### Task goal
Every line below between the line holding "- **SMT Divergence**: Korelasi" and the line holding "- Panel interaktif drag-and-drop", inclusive, should be repeated exactly, and all other lines omitted.

### Supplied material
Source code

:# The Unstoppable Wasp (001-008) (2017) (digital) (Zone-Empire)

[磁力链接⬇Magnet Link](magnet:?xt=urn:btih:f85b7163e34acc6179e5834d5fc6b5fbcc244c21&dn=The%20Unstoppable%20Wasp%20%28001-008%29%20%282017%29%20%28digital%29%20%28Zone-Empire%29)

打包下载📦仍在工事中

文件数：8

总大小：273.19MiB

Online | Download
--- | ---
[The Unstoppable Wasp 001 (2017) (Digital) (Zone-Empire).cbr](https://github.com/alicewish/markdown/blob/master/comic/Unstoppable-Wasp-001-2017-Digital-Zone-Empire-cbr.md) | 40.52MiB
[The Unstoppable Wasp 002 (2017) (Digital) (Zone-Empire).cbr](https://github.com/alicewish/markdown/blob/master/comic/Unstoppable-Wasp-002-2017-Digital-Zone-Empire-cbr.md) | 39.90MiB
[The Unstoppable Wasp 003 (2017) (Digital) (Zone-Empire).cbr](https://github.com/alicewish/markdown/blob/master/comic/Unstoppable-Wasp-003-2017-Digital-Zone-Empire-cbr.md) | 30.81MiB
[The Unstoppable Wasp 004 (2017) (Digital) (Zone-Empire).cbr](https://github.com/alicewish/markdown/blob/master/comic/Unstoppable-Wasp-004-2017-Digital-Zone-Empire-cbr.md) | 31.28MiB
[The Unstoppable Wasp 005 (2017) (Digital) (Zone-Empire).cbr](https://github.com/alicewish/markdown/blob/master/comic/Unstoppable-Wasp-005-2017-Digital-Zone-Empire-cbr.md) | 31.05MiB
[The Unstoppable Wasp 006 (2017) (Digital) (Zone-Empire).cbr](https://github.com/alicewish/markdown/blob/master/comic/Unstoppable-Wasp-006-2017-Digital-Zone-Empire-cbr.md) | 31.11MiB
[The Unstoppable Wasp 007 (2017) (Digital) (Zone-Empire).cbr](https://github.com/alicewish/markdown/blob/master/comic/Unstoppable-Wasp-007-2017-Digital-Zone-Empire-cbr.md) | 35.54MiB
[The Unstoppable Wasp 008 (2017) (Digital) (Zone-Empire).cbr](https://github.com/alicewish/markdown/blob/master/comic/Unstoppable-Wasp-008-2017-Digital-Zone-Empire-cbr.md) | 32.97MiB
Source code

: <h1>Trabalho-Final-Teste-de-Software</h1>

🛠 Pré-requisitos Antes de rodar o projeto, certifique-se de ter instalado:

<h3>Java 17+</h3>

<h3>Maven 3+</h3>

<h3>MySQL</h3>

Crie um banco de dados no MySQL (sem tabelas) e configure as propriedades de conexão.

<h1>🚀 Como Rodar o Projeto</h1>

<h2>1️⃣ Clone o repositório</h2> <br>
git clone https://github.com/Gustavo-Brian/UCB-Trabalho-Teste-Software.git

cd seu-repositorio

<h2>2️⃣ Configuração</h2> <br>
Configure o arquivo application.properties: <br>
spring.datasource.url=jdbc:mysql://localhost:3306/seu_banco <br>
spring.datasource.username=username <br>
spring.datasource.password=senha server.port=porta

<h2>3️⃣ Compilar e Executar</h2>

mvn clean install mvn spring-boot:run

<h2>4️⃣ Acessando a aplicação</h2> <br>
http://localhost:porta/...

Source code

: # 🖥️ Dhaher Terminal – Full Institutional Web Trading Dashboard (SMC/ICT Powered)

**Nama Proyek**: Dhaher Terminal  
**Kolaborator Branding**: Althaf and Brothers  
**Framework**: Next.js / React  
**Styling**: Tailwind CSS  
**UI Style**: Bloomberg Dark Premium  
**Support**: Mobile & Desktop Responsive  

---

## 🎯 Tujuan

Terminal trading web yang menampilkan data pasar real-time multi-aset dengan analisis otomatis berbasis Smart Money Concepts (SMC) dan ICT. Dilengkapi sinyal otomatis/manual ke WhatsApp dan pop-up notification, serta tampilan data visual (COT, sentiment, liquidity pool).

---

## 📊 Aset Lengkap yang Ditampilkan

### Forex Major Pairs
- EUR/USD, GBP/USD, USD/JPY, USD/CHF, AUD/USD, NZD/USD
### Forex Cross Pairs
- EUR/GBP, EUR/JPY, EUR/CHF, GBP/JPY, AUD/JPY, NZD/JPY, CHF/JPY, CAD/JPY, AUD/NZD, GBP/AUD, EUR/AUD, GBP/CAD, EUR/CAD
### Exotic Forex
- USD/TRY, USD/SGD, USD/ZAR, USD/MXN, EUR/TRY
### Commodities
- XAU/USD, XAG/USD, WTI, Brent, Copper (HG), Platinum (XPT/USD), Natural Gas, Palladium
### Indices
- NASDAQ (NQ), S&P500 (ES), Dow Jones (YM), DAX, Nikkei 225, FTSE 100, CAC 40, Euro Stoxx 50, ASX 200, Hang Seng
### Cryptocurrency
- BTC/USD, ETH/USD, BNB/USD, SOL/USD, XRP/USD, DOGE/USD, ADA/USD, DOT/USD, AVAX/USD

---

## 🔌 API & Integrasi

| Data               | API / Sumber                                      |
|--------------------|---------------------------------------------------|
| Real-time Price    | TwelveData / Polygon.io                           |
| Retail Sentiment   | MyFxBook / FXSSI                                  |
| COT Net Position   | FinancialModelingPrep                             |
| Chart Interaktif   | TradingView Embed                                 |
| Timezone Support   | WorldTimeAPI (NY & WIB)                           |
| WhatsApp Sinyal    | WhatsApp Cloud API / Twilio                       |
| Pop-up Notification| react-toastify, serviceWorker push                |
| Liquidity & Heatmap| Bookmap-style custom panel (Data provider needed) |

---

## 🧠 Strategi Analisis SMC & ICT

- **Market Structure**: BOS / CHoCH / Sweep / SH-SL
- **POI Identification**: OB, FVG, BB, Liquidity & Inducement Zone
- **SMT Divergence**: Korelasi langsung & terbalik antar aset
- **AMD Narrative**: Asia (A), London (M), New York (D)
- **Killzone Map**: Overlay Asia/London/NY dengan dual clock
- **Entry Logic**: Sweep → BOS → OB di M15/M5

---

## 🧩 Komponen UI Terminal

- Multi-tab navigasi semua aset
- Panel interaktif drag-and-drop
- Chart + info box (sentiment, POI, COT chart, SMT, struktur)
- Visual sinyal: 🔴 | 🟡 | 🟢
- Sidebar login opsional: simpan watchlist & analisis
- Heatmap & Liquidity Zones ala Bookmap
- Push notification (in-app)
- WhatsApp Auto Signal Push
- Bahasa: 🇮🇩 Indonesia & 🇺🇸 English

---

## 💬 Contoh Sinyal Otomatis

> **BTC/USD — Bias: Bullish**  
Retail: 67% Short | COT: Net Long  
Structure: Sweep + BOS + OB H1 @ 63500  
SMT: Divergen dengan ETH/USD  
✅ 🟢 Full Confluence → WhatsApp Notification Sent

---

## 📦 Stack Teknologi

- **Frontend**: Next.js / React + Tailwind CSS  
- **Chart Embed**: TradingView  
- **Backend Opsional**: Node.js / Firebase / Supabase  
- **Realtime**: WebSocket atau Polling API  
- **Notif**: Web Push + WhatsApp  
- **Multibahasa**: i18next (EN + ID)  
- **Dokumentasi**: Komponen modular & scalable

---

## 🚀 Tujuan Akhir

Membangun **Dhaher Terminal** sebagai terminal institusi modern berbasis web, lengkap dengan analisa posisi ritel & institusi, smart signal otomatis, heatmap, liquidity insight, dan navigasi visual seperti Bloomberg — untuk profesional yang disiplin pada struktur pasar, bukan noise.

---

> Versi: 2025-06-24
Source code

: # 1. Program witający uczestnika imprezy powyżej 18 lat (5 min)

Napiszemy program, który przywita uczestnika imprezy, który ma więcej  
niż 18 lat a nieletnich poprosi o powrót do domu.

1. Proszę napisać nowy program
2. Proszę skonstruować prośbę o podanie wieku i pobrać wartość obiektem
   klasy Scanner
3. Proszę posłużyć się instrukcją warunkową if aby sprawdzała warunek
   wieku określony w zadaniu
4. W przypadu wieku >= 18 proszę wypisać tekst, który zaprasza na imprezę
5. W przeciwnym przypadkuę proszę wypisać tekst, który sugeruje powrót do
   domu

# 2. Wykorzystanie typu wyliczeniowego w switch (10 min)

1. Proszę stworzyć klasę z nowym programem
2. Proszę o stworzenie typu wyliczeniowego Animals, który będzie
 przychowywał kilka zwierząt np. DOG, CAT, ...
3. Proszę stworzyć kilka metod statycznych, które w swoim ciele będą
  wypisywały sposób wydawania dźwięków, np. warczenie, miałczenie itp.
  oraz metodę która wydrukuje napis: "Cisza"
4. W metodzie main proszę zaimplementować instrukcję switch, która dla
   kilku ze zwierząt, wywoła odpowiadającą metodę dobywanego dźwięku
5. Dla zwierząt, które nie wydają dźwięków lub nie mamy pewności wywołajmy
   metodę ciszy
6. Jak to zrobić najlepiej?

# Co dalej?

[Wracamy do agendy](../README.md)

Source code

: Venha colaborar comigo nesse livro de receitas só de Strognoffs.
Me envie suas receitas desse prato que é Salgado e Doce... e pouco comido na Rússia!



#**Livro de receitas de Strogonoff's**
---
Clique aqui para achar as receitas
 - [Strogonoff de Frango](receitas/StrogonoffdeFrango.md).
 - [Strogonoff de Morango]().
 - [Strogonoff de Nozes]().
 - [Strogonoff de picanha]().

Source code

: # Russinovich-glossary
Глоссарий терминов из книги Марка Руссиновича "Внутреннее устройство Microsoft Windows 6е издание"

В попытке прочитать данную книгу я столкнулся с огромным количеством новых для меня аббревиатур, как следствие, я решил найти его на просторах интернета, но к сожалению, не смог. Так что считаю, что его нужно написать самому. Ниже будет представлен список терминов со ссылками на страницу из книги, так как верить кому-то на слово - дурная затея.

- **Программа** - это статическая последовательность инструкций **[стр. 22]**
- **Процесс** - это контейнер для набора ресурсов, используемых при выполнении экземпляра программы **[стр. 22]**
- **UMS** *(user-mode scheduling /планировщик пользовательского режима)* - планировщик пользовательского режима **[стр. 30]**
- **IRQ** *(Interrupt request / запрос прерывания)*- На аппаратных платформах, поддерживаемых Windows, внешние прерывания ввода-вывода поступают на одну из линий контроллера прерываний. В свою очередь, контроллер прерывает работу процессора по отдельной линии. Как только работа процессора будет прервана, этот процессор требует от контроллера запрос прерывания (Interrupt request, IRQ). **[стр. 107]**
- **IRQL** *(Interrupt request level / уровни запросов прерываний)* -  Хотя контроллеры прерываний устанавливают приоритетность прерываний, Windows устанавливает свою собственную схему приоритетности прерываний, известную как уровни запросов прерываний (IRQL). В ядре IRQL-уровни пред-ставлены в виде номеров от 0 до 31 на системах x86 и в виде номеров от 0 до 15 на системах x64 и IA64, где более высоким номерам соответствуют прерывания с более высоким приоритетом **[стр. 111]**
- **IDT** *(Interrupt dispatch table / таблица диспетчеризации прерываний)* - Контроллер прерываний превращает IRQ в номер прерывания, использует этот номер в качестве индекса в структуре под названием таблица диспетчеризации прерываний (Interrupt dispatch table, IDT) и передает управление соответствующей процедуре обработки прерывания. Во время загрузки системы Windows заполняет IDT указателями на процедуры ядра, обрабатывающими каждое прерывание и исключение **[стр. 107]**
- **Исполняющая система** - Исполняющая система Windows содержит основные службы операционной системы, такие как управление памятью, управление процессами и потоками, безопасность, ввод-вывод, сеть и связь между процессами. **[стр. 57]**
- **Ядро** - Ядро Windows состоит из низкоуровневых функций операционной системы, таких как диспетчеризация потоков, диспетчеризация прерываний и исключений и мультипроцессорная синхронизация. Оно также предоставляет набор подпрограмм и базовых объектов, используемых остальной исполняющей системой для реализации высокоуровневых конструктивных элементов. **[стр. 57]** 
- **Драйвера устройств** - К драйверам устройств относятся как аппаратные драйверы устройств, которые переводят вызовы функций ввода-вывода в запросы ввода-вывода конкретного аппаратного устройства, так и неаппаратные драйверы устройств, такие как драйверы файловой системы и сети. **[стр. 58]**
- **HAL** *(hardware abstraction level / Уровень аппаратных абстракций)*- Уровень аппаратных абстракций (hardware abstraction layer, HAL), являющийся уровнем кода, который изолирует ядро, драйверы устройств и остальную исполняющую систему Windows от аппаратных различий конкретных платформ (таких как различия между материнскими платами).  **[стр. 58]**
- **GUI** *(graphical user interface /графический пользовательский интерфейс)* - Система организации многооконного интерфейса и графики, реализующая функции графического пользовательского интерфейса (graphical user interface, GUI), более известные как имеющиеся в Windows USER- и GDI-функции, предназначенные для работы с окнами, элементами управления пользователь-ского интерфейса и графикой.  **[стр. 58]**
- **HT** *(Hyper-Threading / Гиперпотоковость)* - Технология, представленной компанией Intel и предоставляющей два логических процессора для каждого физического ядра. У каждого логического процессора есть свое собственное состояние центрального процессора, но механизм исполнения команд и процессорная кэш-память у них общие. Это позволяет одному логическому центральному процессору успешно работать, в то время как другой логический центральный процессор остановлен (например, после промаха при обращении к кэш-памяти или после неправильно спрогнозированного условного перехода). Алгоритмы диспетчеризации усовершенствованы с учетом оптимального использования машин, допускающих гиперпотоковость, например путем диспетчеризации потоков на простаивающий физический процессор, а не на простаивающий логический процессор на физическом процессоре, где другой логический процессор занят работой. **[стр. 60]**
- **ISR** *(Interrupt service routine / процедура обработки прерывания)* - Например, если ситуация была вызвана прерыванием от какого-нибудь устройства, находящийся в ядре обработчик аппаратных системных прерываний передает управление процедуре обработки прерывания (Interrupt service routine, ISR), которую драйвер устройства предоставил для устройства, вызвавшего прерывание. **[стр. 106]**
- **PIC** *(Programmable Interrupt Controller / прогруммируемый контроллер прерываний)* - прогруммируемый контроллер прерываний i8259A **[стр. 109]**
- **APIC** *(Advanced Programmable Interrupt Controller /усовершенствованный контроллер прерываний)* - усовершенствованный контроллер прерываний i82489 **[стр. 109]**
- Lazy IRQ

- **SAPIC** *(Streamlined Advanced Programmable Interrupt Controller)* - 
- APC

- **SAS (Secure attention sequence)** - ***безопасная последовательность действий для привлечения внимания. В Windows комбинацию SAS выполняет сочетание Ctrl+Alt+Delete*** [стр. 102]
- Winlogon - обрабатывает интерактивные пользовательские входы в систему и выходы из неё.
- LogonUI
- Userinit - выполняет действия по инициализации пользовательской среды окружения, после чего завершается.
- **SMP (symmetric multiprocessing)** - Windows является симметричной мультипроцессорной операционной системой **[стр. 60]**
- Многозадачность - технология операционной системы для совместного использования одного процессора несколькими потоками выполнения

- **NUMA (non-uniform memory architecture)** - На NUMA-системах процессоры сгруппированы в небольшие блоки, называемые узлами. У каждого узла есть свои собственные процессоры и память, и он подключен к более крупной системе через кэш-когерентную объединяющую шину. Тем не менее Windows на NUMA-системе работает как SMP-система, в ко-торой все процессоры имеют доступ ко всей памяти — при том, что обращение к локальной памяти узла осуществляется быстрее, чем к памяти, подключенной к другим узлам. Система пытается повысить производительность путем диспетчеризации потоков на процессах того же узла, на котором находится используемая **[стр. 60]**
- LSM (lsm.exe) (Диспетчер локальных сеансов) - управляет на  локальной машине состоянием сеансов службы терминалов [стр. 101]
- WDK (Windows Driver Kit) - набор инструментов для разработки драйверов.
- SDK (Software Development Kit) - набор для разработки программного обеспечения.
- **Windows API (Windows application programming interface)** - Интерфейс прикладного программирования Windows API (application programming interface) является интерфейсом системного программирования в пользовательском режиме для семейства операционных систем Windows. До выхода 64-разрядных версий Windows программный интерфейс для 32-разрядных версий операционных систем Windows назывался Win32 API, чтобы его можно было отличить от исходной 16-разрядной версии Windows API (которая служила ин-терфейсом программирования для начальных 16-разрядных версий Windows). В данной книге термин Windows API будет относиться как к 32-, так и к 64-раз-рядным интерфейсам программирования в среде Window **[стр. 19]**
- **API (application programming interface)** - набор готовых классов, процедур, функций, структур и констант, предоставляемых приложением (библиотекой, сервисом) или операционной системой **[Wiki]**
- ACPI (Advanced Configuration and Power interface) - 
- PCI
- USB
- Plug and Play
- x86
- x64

### Answer to this task
- **SMT Divergence**: Korelasi langsung & terbalik antar aset
- **AMD Narrative**: Asia (A), London (M), New York (D)
- **Killzone Map**: Overlay Asia/London/NY dengan dual clock
- **Entry Logic**: Sweep → BOS → OB di M15/M5

---

## 🧩 Komponen UI Terminal

- Multi-tab navigasi semua aset
- Panel interaktif drag-and-drop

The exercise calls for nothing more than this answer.